Dataset extract Start Marker
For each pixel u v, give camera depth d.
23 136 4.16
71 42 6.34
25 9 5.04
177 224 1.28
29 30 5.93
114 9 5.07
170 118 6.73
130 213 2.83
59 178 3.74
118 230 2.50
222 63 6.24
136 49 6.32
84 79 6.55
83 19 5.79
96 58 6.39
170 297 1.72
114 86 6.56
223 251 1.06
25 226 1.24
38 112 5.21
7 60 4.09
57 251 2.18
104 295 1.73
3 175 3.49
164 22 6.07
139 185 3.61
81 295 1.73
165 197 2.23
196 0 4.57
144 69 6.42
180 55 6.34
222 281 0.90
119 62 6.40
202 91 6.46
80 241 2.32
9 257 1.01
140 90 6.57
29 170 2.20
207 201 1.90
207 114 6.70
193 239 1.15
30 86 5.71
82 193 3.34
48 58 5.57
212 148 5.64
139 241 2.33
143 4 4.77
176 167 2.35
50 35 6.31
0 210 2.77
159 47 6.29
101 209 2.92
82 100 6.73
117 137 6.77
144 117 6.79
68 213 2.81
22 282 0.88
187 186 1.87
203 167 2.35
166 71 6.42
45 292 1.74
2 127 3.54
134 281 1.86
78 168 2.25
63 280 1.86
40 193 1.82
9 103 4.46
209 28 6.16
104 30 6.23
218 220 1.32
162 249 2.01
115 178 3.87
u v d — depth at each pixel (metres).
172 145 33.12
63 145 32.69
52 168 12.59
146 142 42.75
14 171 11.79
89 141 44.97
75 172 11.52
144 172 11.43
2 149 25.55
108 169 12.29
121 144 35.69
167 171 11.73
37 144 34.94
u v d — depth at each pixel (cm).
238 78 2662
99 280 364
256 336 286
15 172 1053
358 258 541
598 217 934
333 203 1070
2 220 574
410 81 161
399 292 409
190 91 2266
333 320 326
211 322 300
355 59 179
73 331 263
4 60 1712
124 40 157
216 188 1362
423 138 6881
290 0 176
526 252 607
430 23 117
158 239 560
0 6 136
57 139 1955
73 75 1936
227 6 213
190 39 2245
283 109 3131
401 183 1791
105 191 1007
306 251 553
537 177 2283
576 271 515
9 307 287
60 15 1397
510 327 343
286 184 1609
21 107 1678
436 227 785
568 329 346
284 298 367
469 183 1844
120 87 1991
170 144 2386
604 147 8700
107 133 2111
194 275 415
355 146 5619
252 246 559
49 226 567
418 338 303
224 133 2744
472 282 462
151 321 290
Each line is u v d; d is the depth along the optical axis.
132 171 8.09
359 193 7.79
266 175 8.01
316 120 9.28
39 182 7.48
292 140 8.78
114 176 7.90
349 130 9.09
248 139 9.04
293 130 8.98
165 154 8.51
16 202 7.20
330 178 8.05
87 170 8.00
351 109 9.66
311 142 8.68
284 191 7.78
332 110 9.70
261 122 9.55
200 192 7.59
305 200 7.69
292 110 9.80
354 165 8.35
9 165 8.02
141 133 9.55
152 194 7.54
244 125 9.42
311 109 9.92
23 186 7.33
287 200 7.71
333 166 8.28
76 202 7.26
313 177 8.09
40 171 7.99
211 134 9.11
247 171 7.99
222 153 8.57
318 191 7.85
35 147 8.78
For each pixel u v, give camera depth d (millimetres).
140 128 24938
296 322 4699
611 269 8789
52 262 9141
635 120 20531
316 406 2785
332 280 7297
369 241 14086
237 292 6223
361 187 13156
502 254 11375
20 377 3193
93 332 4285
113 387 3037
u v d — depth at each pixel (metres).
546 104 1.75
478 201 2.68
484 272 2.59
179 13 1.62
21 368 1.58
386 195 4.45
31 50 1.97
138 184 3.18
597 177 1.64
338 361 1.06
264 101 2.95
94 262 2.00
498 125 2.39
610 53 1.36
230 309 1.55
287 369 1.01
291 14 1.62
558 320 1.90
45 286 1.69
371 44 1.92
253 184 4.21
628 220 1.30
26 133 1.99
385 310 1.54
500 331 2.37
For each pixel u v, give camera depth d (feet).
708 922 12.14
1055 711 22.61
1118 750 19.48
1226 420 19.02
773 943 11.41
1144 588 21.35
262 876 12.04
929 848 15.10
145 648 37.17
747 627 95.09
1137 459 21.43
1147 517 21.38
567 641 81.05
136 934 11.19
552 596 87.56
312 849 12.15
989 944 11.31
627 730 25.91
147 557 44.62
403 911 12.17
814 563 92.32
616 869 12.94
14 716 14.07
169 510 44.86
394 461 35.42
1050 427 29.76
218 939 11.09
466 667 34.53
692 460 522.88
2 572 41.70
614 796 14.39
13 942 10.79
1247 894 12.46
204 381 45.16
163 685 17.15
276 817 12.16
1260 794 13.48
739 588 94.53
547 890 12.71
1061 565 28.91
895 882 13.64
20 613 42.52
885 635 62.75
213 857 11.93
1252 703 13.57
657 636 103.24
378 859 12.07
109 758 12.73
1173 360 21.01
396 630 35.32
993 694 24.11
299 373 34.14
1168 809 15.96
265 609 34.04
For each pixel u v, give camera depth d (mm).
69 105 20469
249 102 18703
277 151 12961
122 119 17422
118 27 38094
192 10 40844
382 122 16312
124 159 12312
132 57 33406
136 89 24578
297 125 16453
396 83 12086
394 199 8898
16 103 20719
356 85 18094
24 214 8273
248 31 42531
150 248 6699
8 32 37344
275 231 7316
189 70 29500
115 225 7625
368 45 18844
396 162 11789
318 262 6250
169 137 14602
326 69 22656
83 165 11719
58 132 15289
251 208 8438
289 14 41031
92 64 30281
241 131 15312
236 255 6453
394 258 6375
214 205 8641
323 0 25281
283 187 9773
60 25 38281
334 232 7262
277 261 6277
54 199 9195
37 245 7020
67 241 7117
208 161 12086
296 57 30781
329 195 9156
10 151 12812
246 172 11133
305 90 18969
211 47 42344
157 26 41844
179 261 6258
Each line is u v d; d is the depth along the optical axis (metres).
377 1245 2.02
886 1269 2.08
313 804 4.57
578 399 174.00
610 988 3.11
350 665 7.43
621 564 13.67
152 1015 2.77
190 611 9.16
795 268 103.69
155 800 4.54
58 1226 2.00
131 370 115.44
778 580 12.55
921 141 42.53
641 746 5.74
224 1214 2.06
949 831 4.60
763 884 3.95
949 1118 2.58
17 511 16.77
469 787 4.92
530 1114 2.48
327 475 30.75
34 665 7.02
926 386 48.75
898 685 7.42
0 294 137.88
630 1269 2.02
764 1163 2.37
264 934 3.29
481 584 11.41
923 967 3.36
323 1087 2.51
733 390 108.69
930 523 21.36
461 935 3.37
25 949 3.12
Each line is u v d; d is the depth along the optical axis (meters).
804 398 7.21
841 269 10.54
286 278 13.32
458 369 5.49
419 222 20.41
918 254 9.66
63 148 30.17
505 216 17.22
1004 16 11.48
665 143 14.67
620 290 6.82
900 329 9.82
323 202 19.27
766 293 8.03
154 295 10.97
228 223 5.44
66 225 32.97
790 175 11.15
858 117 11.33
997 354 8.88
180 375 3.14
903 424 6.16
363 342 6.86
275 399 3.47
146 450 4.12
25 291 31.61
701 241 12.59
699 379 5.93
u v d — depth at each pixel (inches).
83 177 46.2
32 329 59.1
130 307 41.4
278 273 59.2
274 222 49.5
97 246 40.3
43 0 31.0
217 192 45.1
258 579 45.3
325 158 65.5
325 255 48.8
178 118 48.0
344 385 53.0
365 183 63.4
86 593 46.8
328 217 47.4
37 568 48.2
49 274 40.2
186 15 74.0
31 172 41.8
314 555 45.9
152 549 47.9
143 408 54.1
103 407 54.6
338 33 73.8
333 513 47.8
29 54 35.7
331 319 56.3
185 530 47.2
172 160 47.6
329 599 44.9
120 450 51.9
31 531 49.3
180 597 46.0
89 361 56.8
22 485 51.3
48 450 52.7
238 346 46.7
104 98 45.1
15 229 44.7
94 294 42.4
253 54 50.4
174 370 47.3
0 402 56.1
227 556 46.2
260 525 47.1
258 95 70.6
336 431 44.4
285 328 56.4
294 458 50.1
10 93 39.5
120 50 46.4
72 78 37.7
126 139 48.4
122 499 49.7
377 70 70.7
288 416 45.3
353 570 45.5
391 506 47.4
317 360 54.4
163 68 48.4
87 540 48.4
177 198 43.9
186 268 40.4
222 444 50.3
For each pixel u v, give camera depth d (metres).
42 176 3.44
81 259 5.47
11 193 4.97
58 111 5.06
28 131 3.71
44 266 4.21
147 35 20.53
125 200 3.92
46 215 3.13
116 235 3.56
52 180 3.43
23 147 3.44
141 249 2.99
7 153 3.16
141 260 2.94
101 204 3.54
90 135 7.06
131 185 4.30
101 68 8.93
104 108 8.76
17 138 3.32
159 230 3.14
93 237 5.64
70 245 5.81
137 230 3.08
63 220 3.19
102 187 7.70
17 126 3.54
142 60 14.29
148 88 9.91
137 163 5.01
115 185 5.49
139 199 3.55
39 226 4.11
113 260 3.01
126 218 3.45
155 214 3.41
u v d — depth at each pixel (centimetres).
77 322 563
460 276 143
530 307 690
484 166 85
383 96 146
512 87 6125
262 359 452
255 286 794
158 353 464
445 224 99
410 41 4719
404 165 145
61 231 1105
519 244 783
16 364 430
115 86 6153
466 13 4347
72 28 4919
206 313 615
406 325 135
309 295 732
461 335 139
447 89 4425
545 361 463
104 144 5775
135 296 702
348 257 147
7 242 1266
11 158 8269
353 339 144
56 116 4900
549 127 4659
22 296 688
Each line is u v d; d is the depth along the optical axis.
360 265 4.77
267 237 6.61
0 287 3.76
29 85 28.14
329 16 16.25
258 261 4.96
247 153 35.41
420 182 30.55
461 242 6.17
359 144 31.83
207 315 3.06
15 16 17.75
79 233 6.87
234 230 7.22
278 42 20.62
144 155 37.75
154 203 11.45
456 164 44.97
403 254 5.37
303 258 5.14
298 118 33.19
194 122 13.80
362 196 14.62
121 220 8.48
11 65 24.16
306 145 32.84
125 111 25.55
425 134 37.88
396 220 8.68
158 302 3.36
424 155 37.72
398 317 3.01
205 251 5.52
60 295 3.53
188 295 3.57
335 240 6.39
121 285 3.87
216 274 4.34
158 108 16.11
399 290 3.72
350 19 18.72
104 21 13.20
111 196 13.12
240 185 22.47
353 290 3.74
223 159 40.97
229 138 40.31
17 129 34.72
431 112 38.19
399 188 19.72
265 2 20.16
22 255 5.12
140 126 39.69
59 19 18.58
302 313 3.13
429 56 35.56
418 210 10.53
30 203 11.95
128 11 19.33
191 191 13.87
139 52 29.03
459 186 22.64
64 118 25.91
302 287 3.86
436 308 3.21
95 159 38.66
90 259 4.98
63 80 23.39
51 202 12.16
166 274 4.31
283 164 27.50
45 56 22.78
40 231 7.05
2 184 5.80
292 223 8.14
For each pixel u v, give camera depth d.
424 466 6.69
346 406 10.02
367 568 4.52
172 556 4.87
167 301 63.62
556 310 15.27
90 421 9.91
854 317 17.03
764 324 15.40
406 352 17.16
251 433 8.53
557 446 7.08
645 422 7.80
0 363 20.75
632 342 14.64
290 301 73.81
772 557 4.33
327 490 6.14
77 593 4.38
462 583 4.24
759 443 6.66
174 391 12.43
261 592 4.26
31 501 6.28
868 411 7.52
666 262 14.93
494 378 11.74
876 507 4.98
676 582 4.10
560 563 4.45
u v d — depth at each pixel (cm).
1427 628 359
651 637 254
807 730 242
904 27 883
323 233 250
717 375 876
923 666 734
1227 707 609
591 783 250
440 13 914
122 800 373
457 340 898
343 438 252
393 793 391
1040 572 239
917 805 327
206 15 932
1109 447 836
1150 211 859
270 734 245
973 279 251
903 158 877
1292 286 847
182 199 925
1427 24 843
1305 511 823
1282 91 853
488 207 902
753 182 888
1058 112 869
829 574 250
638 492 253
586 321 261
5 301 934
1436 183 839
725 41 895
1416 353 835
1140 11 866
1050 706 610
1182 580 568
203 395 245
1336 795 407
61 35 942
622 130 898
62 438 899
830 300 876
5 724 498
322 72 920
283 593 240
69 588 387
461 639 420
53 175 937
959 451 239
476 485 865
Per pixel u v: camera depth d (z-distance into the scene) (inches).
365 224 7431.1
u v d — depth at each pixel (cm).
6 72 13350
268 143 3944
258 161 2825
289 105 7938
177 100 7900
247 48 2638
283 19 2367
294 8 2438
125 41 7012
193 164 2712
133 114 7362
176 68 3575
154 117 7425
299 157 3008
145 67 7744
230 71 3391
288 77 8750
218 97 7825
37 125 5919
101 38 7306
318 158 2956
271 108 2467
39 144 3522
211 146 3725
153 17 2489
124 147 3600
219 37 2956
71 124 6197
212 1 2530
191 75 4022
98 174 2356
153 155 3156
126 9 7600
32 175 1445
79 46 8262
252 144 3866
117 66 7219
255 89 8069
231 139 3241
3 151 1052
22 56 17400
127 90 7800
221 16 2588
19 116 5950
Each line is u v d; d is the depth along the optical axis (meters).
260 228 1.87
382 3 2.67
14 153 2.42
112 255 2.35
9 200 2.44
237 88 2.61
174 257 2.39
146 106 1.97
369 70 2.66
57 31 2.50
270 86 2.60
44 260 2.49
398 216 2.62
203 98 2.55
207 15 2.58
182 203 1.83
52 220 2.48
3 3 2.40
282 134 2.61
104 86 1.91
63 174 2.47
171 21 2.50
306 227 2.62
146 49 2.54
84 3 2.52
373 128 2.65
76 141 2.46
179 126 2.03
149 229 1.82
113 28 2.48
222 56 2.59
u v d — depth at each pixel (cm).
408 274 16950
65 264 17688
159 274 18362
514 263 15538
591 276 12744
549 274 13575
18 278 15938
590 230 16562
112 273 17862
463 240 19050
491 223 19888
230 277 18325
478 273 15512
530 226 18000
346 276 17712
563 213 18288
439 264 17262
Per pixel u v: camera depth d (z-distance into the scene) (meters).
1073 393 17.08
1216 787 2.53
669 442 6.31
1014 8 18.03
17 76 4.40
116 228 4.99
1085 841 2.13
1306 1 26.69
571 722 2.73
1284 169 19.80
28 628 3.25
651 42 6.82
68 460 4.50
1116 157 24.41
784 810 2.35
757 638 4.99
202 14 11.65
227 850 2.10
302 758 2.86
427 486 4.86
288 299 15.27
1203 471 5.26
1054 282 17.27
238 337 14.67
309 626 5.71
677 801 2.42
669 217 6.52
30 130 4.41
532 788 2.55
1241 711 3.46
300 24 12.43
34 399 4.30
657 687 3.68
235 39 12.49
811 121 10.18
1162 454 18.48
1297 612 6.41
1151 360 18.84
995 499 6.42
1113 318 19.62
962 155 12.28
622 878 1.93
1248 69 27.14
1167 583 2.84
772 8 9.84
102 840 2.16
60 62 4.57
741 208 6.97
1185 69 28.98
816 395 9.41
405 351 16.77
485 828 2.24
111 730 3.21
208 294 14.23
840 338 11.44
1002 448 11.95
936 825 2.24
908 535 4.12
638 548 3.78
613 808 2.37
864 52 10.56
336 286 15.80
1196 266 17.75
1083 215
Dataset extract End Marker
Assignment ->
Scan the entries above, and wherever a line holds the string "scene", copy it.

Task answer ->
Per pixel u v: camera depth d (z-distance into the scene) (inches).
Per pixel u v: camera depth d (z-distance into the scene) (meters).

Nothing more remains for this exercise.